If the criteria of the best law school is the one that is providing the training and education for its graduates sufficient to allow them to find professional fulfillment, there may be no successes. It is difficult to fully relate the depths of the crisis. Every day for the last six  years I heard from 1) frustrated students facing pressure from peers, the law school, financial institutions, family and society in general who wanted to use their legal education to help those in desperate need of legal services (who did not do so on graduation), 2) anguished alumni/ae practicing law in a corporate law firm wanting to leave, doing work that was, at best, boring and unsatisfying, and at worst, offensive and contrary to their deepest beliefs, not understanding how they ended up in this position wanting to know how they could make a transition into a public interest, human services or government position, or 3) an overworked and underpaid lawyer with a public interest law organization providing legal services to a  terribly underrepresented group of  people in an area of basic human necessities like housing or health asking if there were  any students available to work for two months in the summer to alleviate some of the strain.

A substantial number of practicing lawyers are totally dissatisfied with their work, their profession and their lives.
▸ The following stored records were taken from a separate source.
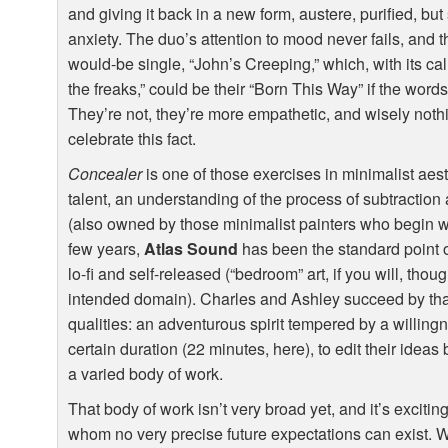
and giving it back in a new form, austere, purified, but 
anxiety. The duo’s attention to mood never fails, and
would-be single, “John’s Creeping,” which, with its call 
the freaks,” could be their “Born This Way” if the word
They’re not, they’re more empathetic, and wisely nothi
celebrate this fact.
Concealer
is one of those exercises in minimalist aest
talent, an understanding of the process of subtraction 
(also owned by those minimalist painters who begin wit
few years,
Atlas Sound
has been the standard point o
lo-fi and self-released (“bedroom” art, if you will, thou
intended domain). Charles and Ashley succeed by tha
qualities: an adventurous spirit tempered by a willingn
certain duration (22 minutes, here), to edit their ideas 
a varied body of work.
That body of work isn’t very broad yet, and it’s excit
whom no very precise future expectations can exist. 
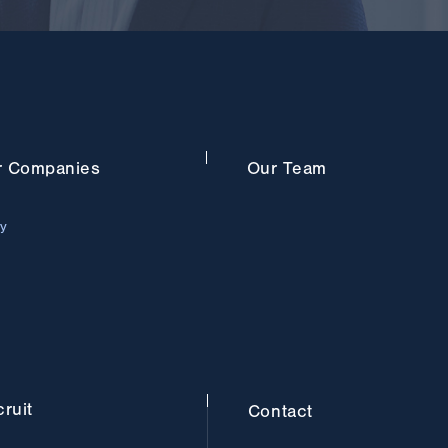
r
Companies
Our
Team
ry
ruit
Contact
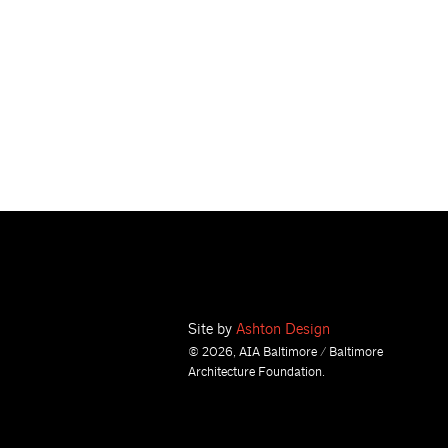
Site by
Ashton Design
© 2026, AIA Baltimore / Baltimore
Architecture Foundation.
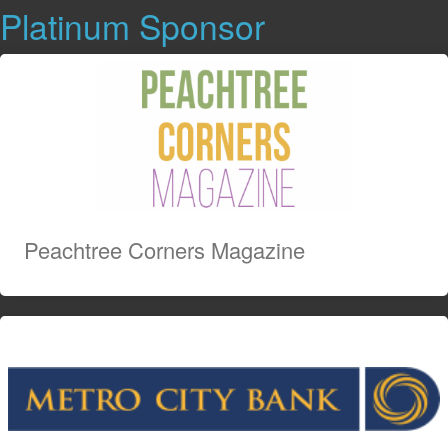
Platinum Sponsor
Peachtree Corners Magazine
A recent ABA survey found that 66% of all practicing lawyers would change jobs if they had a reasonable alternative option. I recently spoke at a program sponsored by the Massachusetts Law School Consortium and the Massachusetts Bar Association on “Changing Directions: Career Options for Lawyers”.    A staff person for the MBA stated that she had never had so many telephone inquiries about a panel. Many were turned away  because the program  was sold  out a week  efore the program and over 150  showed up to find out how to search for “alternative positions for lawyers both within the legal profession and in other fields,”
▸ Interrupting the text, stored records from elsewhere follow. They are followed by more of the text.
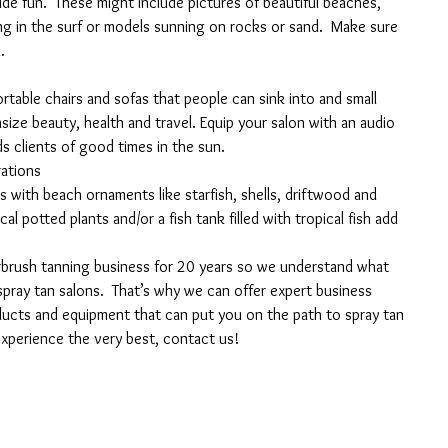
de fun.  These might include pictures of beautiful beaches, 
in the surf or models sunning on rocks or sand.  Make sure 
.
rtable chairs and sofas that people can sink into and small 
ize beauty, health and travel. Equip your salon with an audio 
s clients of good times in the sun.
rations
s with beach ornaments like starfish, shells, driftwood and 
l potted plants and/or a fish tank filled with tropical fish add 
brush tanning business for 20 years so we understand what 
spray tan salons.  That’s why we can offer expert business 
ducts and equipment that can put you on the path to spray tan 
xperience the very best, contact us!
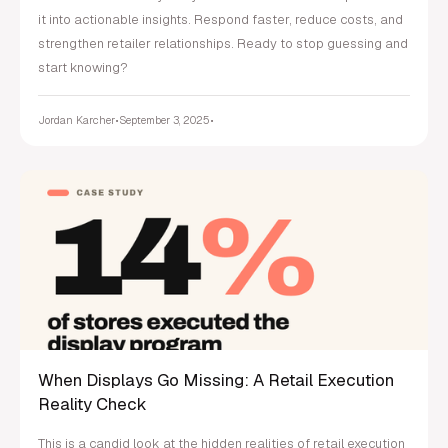
it into actionable insights. Respond faster, reduce costs, and
strengthen retailer relationships. Ready to stop guessing and
start knowing?
Jordan Karcher
•
September 3, 2025
•
When Displays Go Missing: A Retail Execution
Reality Check
This is a candid look at the hidden realities of retail execution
The law school also has an obligation to respond to the voices of its dissatisfied and disillusioned alumni/ae and to provide more resources such as the formation of a public interest  alumni/ae committee which  could create a public interest career advisors network. With such assistance many would be made aware of public interest options and some would take them and find satisfaction in the law rather then leaving it,

At the present time, the current slump in the economy has led to fewer large firm employers visiting schools and fewer positions. This should not be seen as a crisis.       The crisis occurred in the 80’s in the days of placement success as described in the article.
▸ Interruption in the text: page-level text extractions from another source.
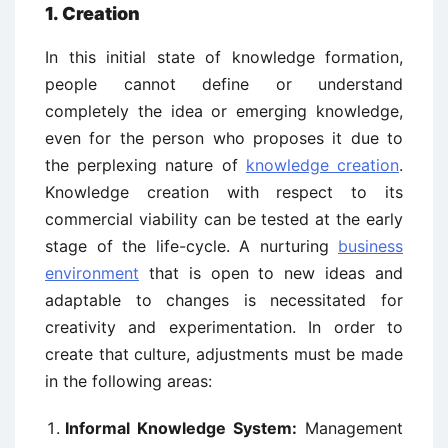
1. Creation
In this initial state of knowledge formation,
people cannot define or understand
completely the idea or emerging knowledge,
even for the person who proposes it due to
the perplexing nature of
knowledge creation
.
Knowledge creation with respect to its
commercial viability can be tested at the early
stage of the life-cycle. A nurturing
business
environment
that is open to new ideas and
adaptable to changes is necessitated for
creativity and experimentation. In order to
create that culture, adjustments must be made
in the following areas:
Informal Knowledge System:
Management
The present situation is an opportune time to respond to the crisis and many law schools  are doing so. Many have created “Career Services Offices” to replace the “Placement Office” – offices where the emphasis is on the students, their hopes, their visions and their dreams of how they want to use their legal education. Law schools are creating joint task forces including not just the career services staff but deans, faculty, other staff, students and alumni/ae to talk and create and implement programs to support the students pursuing public interest opportunities. Programs that make students aware of over 100 exciting and rewarding options they have – public interest law centers, legal services,   district attorneys, small law firms that represent individuals in “personal plight” matters, public interest advocacy groups where there are no lawyers and the knowledge that one   does not have to become an employee – that one can establish a practice or a non-profit organization. Programs that provide them with information about all these options,   programs that inform them about how to choose and search for opportunities appropriate  for them rather than relying on being “placed” in ones that are not, clinical opportunities to practice law while they are in law school,  and sufficient staff to ensure that they can have meaningful individual guidance. Programs that teach and educate students that it is not enough to be able to go someplace that is good. Law school should be seen as a place where you receive an education in order to become good.